Senior Data Engineer
Senior Data Engineer (ML, Quality & Automation)
Join a fast-growing, product-led SaaS organization that’s shaping the future of enterprise data management. We’re on a mission to empower businesses with reliable, trusted data to fuel intelligent products and services at scale. With a collaborative, innovation-driven culture, we’re tackling complex data challenges and building cutting-edge solutions that make a global impact.
We are seeking a Senior Data Engineer (ML, Quality & Automation) to take ownership of designing and implementing automated frameworks that ensure the integrity and reliability of our data pipelines. This role is pivotal to maintaining the health of our AI and machine learning workflows, ensuring that the data powering our products is accurate, monitored, and production-ready.
You will work closely with data engineers, ML specialists, and product teams to build scalable quality checks, integrate them into modern CI/CD pipelines, and develop systems for real-time monitoring and anomaly detection. If you’re passionate about automating data validation and driving quality across complex datasets, this is a unique opportunity to shape the foundation of our data reliability strategy.
What You’ll Be Doing
- Designing and implementing automated data quality checks for training data, features, and real-time inputs across ML pipelines.
- Building and maintaining data validation frameworks using Python, SQL, and modern tools such as Great Expectations, dbt, or Apache Deequ.
- Integrating quality validation steps into CI/CD workflows using tools like Airflow, MLflow, or Kubeflow.
- Developing anomaly detection and drift monitoring systems to ensure data integrity across pipelines.
- Creating dashboards, reports, and alerts to provide visibility and early warnings on data issues.
- Collaborating with stakeholders across engineering, data science, and product to define KPIs and enforce data quality governance.
What We’re Looking For
We’re looking for someone who is as comfortable writing Python scripts as they are collaborating with cross-functional teams to drive data strategy. You should be able to take ownership of data quality across the organization and continuously innovate on how we monitor and maintain our systems.
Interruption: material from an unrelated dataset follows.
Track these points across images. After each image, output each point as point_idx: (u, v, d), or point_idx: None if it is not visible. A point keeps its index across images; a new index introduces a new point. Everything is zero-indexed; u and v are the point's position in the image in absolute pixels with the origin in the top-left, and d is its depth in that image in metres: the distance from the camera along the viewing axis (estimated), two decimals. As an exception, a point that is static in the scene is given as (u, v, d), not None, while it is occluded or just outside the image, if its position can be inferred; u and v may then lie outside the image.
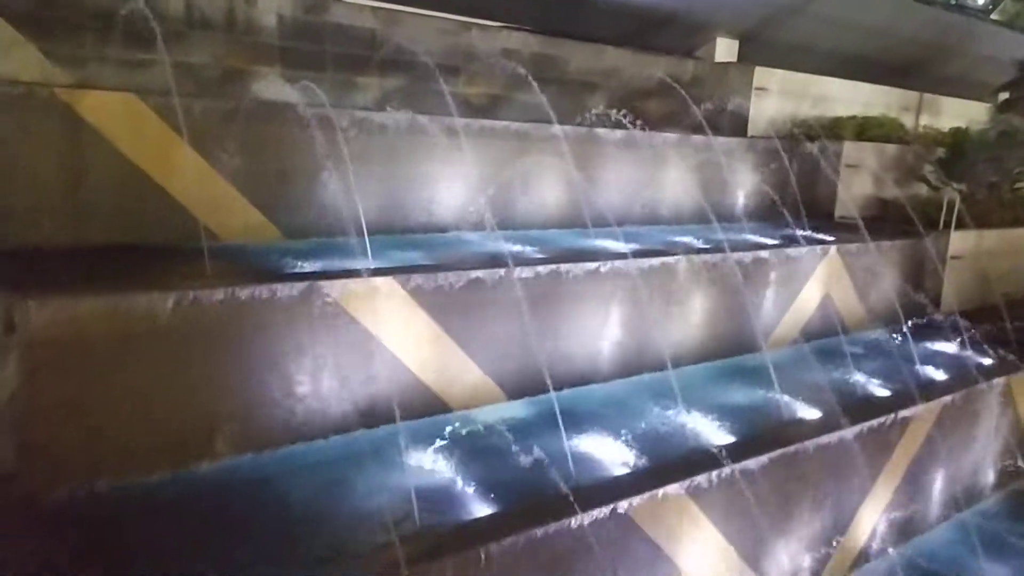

Core skills and experience:
- 7 + years of experience in data engineering, MLOps, or data quality automation.
- Proficiency in Python and SQL.
- Experience with data validation frameworks such as Great Expectations, Apache Deequ, or dbt.
- Hands-on experience with CI/CD workflows and orchestration tools (Airflow, MLflow, Kubeflow).
- Knowledge of machine learning workflows, including training, serving, and feature pipelines.
- Familiarity with anomaly detection and data drift monitoring.
- Exposure to cloud-based data platforms such as Snowflake, BigQuery, or AWS S3.
Nice to have:
- Experience with data observability platforms (e.g., Monte Carlo, Soda, Datafold).
- Knowledge of data governance practices and compliance workflows.
- Familiarity with alerting and monitoring tools (Prometheus, Grafana, or similar).
Why Join?
Be at the forefront of data reliability engineering in an AI-driven environment, collaborating with a talented and forward-thinking team in a fast-paced SaaS environment, while working on cutting-edge data and ML infrastructure at scale.